WHAT IS EXPECTED:
Pictures are to be dropped. Everything else in the listing gets copied exactly.

DATASET ENTRIES:
○ ○ ○ ○ ○ ○ ○
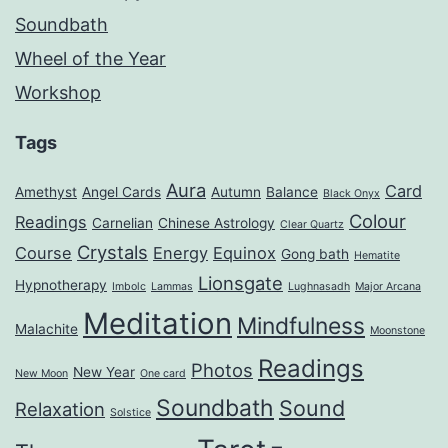
Soundbath
Wheel of the Year
Workshop
Tags
Aura
Card
Amethyst
Angel Cards
Autumn
Balance
Black Onyx
Colour
Readings
Carnelian
Chinese Astrology
Clear Quartz
Crystals
Course
Energy
Equinox
Gong bath
Hematite
Lionsgate
Hypnotherapy
Imbolc
Lammas
Lughnasadh
Major Arcana
Meditation
Mindfulness
Malachite
Moonstone
Readings
Photos
New Year
New Moon
One card
Soundbath
Sound
Relaxation
Solstice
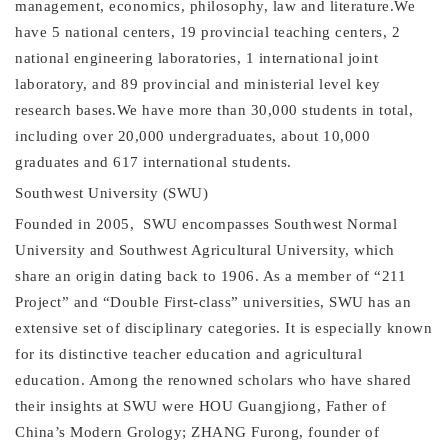
management, economics, philosophy, law and literature.We
have 5 national centers, 19 provincial teaching centers, 2
national engineering laboratories, 1 international joint
laboratory, and 89 provincial and ministerial level key
research bases.We have more than 30,000 students in total,
including over 20,000
undergraduates
, about 10,000
graduates and 617 international students.
Southwest University (SWU)
Founded in 2005,
SWU
encompasses Southwest Normal
University and Southwest Agricultural University, which
share an origin dating back to 1906. As a member of “211
Project” and “Double First-class” universities, SWU has an
extensive set of disciplinary categories. It is especially known
for its distinctive teacher education and agricultural
education.
Among the renowned scholars who have shared
their insights at SWU were HOU Guangjiong,
F
ather of
China
’
s Modern G
rology; ZHANG Furong, founder of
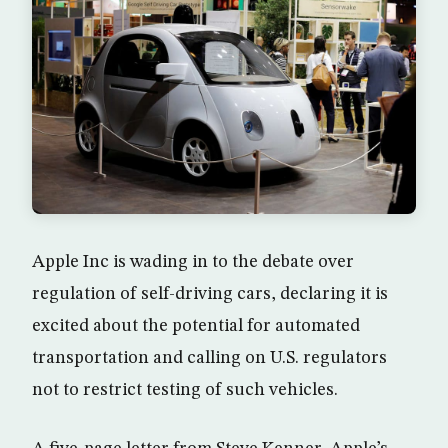
Apple Inc is wading in to the debate over
regulation of self-driving cars, declaring it is
excited about the potential for automated
transportation and calling on U.S. regulators
not to restrict testing of such vehicles.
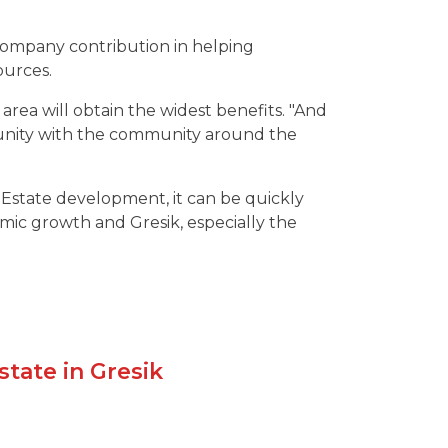
 company contribution in helping
urces.
ea will obtain the widest benefits. "And
nity with the community around the
l Estate development, it can be quickly
mic growth and Gresik, especially the
state in Gresik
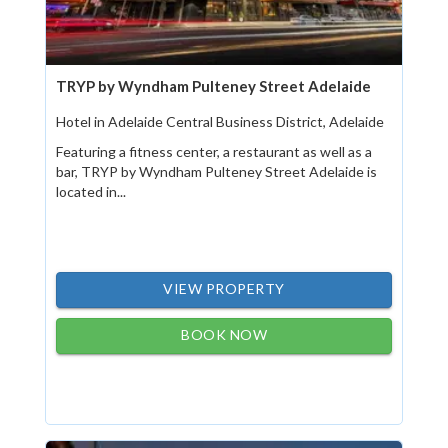
TRYP by Wyndham Pulteney Street Adelaide
Hotel in Adelaide Central Business District, Adelaide
Featuring a fitness center, a restaurant as well as a
bar, TRYP by Wyndham Pulteney Street Adelaide is
located in...
VIEW PROPERTY
BOOK NOW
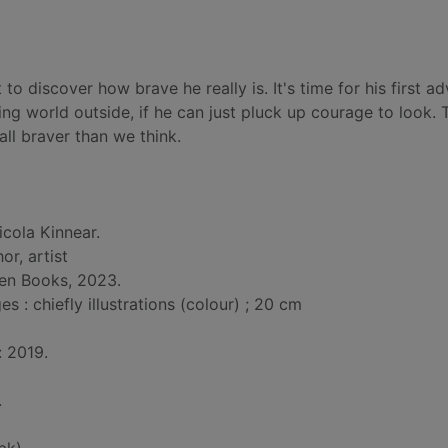
o discover how brave he really is. It's time for his first ad
g world outside, if he can just pluck up courage to look. T
all braver than we think.
icola Kinnear.
hor, artist
een Books, 2023.
: chiefly illustrations (colour) ; 20 cm
: 2019.
.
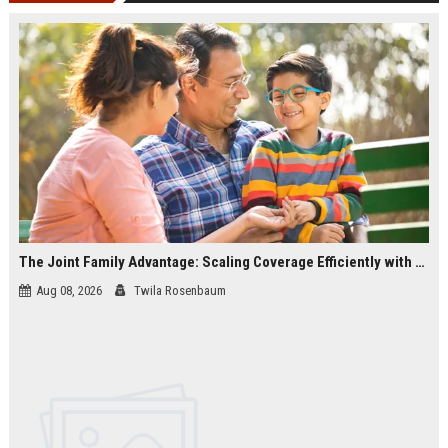
The Joint Family Advantage: Scaling Coverage Efficiently with Modern Health Insurance Plans in India
Aug 08, 2026
Twila Rosenbaum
○ ○ ○ ○ ○ ○ ○
OUTPUT:
Soundbath
Wheel of the Year
Workshop
Tags
Aura
Card
Amethyst
Angel Cards
Autumn
Balance
Black Onyx
Colour
Readings
Carnelian
Chinese Astrology
Clear Quartz
Crystals
Course
Energy
Equinox
Gong bath
Hematite
Lionsgate
Hypnotherapy
Imbolc
Lammas
Lughnasadh
Major Arcana
Meditation
Mindfulness
Malachite
Moonstone
Readings
Photos
New Year
New Moon
One card
Soundbath
Sound
Relaxation
Solstice
management, economics, philosophy, law and literature.We
have 5 national centers, 19 provincial teaching centers, 2
national engineering laboratories, 1 international joint
laboratory, and 89 provincial and ministerial level key
research bases.We have more than 30,000 students in total,
including over 20,000
undergraduates
, about 10,000
graduates and 617 international students.
Southwest University (SWU)
Founded in 2005,
SWU
encompasses Southwest Normal
University and Southwest Agricultural University, which
share an origin dating back to 1906. As a member of “211
Project” and “Double First-class” universities, SWU has an
extensive set of disciplinary categories. It is especially known
for its distinctive teacher education and agricultural
education.
Among the renowned scholars who have shared
their insights at SWU were HOU Guangjiong,
F
ather of
China
’
s Modern G
rology; ZHANG Furong, founder of
Apple Inc is wading in to the debate over
regulation of self-driving cars, declaring it is
excited about the potential for automated
transportation and calling on U.S. regulators
not to restrict testing of such vehicles.
 company contribution in helping
urces.
ea will obtain the widest benefits. "And
nity with the community around the
l Estate development, it can be quickly
mic growth and Gresik, especially the
state in Gresik
TRYP by Wyndham Pulteney Street Adelaide
Hotel in Adelaide Central Business District, Adelaide
Featuring a fitness center, a restaurant as well as a
bar, TRYP by Wyndham Pulteney Street Adelaide is
located in...
VIEW PROPERTY
BOOK NOW
o discover how brave he really is. It's time for his first ad
g world outside, if he can just pluck up courage to look. T
all braver than we think.
icola Kinnear.
hor, artist
een Books, 2023.
: chiefly illustrations (colour) ; 20 cm
: 2019.
.
The Joint Family Advantage: Scaling Coverage Efficiently with Modern Health Insurance Plans in India
Aug 08, 2026
Twila Rosenbaum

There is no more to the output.